• Assignment:
Retype the listing's lines from the one containing "Meu nome é andré" through the one containing "REST (feature-plan 4.1)", both included, reproducing them character for character.

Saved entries
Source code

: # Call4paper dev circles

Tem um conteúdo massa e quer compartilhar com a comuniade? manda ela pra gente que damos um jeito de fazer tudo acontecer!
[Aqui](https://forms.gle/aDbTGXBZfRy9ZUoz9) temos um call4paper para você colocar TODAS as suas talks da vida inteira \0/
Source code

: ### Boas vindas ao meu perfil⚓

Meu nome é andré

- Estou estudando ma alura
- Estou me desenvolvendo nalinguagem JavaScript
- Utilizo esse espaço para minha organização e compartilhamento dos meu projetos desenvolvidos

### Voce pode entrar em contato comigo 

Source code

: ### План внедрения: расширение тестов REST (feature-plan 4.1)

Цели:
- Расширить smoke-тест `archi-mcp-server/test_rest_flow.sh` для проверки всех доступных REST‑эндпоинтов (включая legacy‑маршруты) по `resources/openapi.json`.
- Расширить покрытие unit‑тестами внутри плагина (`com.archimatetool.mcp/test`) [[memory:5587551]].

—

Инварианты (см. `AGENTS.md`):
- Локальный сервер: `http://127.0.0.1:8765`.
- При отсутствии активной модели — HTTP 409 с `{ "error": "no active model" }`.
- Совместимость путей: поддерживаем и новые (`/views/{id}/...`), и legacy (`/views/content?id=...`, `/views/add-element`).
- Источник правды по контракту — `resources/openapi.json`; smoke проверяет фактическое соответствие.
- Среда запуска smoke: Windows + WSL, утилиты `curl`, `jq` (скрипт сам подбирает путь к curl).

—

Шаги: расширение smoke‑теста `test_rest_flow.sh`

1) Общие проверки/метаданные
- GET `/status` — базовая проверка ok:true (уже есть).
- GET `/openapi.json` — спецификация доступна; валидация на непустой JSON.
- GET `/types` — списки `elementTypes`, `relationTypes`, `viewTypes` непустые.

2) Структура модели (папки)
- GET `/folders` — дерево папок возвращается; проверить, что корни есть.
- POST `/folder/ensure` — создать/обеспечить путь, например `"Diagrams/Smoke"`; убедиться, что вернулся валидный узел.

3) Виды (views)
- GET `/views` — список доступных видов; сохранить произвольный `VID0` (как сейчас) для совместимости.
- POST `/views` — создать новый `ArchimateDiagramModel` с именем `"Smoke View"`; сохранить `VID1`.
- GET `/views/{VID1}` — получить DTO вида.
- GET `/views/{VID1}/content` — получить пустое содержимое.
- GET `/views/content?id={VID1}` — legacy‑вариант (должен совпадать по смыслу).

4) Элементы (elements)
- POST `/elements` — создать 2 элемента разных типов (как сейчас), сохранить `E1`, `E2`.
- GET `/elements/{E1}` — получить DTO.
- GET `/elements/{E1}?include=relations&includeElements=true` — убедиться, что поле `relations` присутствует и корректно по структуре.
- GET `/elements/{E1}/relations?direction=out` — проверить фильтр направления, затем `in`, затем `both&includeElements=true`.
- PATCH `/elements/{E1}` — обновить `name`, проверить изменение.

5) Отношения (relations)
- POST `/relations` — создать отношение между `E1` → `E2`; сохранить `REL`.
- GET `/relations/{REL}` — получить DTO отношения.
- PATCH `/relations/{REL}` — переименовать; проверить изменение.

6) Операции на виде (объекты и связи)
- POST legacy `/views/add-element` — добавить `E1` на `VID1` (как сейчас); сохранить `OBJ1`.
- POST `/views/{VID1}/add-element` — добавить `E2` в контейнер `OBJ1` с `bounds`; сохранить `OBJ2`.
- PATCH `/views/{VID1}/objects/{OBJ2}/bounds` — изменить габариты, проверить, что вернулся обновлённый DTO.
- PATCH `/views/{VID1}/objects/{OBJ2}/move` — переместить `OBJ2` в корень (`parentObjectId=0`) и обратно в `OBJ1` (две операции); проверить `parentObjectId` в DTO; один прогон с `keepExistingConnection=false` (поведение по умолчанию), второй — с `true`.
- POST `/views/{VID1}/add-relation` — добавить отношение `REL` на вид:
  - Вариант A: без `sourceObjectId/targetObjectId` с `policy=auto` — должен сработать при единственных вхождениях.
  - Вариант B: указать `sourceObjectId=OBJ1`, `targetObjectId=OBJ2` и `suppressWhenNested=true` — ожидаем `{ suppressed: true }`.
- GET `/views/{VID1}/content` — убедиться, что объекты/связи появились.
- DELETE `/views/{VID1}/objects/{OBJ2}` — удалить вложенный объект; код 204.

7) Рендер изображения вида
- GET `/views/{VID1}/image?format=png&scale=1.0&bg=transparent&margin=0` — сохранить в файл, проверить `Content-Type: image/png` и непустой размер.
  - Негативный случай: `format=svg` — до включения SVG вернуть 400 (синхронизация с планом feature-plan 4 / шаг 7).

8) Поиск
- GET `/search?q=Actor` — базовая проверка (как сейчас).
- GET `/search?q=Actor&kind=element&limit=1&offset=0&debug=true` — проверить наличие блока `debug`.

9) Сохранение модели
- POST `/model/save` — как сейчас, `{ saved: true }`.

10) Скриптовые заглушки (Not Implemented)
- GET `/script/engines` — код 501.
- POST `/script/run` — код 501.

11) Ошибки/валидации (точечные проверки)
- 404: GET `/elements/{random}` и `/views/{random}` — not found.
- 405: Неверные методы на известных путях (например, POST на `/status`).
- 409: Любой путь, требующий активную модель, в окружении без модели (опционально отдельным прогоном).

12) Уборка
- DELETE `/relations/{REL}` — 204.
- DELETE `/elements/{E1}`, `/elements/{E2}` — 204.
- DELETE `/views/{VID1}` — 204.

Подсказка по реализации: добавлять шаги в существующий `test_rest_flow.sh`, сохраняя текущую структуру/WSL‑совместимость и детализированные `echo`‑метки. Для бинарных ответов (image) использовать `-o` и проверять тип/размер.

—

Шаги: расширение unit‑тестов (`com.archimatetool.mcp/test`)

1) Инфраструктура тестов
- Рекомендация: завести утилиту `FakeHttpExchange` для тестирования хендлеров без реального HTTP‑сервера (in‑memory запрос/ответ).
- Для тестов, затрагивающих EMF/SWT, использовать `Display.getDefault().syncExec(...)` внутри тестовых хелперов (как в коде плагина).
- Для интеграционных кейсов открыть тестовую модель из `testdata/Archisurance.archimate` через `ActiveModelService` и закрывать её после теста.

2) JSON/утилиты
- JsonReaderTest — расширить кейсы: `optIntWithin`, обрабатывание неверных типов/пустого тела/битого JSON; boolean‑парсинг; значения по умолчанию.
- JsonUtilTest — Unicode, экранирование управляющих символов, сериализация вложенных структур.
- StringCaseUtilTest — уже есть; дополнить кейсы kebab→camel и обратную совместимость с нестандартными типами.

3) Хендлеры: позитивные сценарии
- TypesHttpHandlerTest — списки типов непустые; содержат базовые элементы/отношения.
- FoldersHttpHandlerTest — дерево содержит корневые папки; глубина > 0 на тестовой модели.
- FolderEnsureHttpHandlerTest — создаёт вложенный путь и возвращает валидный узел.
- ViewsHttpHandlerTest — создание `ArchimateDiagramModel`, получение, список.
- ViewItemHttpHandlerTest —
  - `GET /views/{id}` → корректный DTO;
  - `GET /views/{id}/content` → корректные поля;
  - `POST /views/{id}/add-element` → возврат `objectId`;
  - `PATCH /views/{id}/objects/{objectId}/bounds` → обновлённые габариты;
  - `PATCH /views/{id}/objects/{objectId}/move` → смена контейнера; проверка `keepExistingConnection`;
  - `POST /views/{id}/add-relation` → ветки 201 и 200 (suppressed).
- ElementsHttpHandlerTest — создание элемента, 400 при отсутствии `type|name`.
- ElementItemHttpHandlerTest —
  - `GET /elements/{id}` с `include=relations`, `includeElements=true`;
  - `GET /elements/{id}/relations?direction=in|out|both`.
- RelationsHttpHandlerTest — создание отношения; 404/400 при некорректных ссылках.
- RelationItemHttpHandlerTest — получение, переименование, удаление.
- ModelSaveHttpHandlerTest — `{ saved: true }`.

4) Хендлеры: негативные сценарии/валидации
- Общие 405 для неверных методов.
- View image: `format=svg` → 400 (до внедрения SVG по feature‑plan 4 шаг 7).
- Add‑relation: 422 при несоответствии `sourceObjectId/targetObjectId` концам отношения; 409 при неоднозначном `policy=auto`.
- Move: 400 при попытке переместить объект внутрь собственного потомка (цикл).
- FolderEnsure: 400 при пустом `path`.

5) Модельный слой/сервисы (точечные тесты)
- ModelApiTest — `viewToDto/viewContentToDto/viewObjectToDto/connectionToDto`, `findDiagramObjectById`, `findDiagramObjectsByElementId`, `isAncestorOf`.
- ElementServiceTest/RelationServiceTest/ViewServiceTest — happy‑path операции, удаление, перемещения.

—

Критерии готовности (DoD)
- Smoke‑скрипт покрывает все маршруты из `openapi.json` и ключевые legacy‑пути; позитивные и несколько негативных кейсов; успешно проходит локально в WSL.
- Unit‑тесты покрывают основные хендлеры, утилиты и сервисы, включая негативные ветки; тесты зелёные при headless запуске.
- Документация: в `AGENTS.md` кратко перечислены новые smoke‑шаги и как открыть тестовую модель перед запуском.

• Solution:
Meu nome é andré

- Estou estudando ma alura
- Estou me desenvolvendo nalinguagem JavaScript
- Utilizo esse espaço para minha organização e compartilhamento dos meu projetos desenvolvidos

### Voce pode entrar em contato comigo 

Source code

: ### План внедрения: расширение тестов REST (feature-plan 4.1)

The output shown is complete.